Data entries
____________________

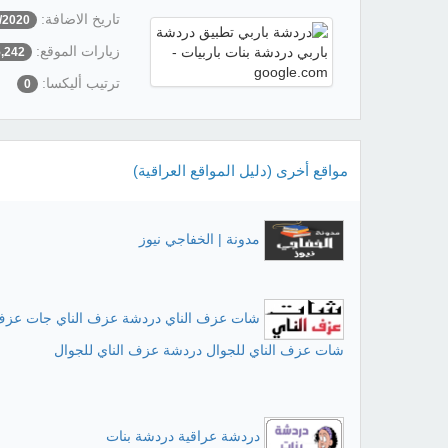
تاريخ الاضافة:
/2020
زيارات الموقع:
5,242
ترتيب أليكسا:
0
مواقع أخرى (دليل المواقع العراقية)
مدونة | الخفاجي نيوز
شات عزف الناي دردشة عزف الناي جات عزف 
شات عزف الناي للجوال دردشة عزف الناي للجوال
دردشة عراقية دردشة بنات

____________________

Your task
Check each line of the records above for the word "دردشة", then give the number of lines that have it, with no other words.

Your response
3